In an insecure cluster:
[ ] Propagate local username to YARN AM, hence HDFS identity via the HADOOP_USER_NAME environment variable.
[ ] In a secure cluster, AM retrieves security tokens from HADOOP_TOKEN_FILE_LOCATION environment variable (automatically done by UGI).
[ ] A copy the token set is filtered to remove the AM/RM token and any timeline token.
[ ] A thread or executor is started to renew threads on a regular basis.
[ ] Recommended: AM cancels tokens when application completes.
[ ] Tokens to be passed to containers are passed via ContainerLaunchContext.setTokens().
[ ] In an insecure cluster, propagate the HADOOP_USER_NAME environment variable.
[ ] Recommended: AM sets the environment variable HADOOP_JAAS_DEBUG=true in the Container launch context if it is set in the AM’s environment.
[ ] Call UserGroupInformation.isSecurityEnabled() to trigger security setup.
[ ] A thread or executor is started to renew threads on a regular basis.
[ ] Application developers have chosen and implemented a token renewal strategy: shared keytab, AM keytab or client-side token refresh.
[ ] In a secure cluster, the keytab is either already in HDFS (and checked for), or it is in the local FS of the client, in which case it must be uploaded and added to the list of resources to localize.
[ ] If stored in HDFS, keytab permissions should be checked. If the keytab is readable by principals other than the current user, warn, and consider actually failing the launch (similar to the normal ssh application.)
[ ] Client acquires HDFS delegation token and attaches to the AM Container Launch Context,
[ ] AM logs in as principal in keytab via loginUserFromKeytab().
[ ] (AM extracts AM/RM token from the HADOOP_TOKEN_FILE_LOCATION environment variable).
[ ] For launched containers, either the keytab is propagated, or the AM acquires/attaches all required delegation tokens to the Container Launch context alongside the HDFS delegation token needed by the NMs.
It is straightforward to be confident that a YARN application works in secure cluster. The process to do so is: test on a secure cluster.
Even a single VM-cluster can be set up with security enabled. If doing so, we recommend turning security up to its strictest, with SPNEGO-authenticated Web UIs (and hence RM Proxy), as well as IPC wire encryption. Setting the kerberos token expiry to under an hour will find kerberos expiry problems early —so is also recommended.

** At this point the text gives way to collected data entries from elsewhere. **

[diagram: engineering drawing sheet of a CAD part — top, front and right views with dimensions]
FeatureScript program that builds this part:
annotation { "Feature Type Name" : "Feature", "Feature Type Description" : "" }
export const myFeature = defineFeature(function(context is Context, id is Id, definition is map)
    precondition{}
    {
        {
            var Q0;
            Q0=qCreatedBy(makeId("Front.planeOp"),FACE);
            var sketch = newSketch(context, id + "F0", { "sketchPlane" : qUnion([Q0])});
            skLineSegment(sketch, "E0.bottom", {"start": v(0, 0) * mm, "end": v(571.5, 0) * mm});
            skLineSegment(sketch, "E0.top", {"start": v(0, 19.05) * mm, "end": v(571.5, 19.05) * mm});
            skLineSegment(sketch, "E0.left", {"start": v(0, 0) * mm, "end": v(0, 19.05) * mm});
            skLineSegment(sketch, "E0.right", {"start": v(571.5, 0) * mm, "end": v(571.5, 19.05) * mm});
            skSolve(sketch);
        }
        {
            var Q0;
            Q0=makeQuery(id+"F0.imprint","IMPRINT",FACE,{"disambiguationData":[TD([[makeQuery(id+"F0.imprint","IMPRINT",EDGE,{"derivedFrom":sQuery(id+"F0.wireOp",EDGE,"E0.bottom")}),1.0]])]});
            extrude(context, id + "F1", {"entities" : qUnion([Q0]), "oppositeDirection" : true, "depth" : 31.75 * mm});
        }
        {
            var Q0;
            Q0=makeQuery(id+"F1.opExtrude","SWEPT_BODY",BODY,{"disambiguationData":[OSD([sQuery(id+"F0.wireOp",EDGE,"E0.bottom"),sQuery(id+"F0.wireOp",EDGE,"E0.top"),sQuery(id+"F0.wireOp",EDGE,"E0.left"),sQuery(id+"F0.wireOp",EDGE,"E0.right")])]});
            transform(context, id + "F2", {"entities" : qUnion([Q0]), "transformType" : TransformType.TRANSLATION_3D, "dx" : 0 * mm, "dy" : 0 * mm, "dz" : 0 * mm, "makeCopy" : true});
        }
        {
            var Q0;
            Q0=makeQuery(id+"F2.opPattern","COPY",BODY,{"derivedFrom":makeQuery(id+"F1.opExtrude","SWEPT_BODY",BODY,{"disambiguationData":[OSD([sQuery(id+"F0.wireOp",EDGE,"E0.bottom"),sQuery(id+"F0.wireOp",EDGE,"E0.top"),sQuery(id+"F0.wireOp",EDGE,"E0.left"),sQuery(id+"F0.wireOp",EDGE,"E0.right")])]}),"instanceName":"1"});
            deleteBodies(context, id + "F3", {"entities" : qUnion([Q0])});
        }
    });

[ ] Application launched in secure cluster.
[ ] Launched application runs as user submitting job (tip: log user.name system property in AM).

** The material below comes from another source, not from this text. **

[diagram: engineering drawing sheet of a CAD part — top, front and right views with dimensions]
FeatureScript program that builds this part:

[ ] Web browser interaction verified in secure cluster.
[ ] REST client interation (GET operations) tested.
[ ] Application continues to run after Kerberos Token expiry.
[ ] Application does not launch if user lacks Kerberos credentials.
[ ] If the application supports the timeline server, verify that it publishes events in a secure cluster.
[ ] If the application integrates with other applications, such as HBase or Hive, verify that the interaction works in a secure cluster.
[ ] If the application communicates with remote HDFS clusters, verify that it can do so in a secure cluster (i.e. that the client extracted any delegation tokens for this at launch time)
If you don’t test your YARN application in a secure Hadoop cluster, it won’t work.
And without those tests: your users will be the ones to find out that your application doesn’t work in a secure cluster.
Bear that in mind when considering how much development effort to put into Kerberos support.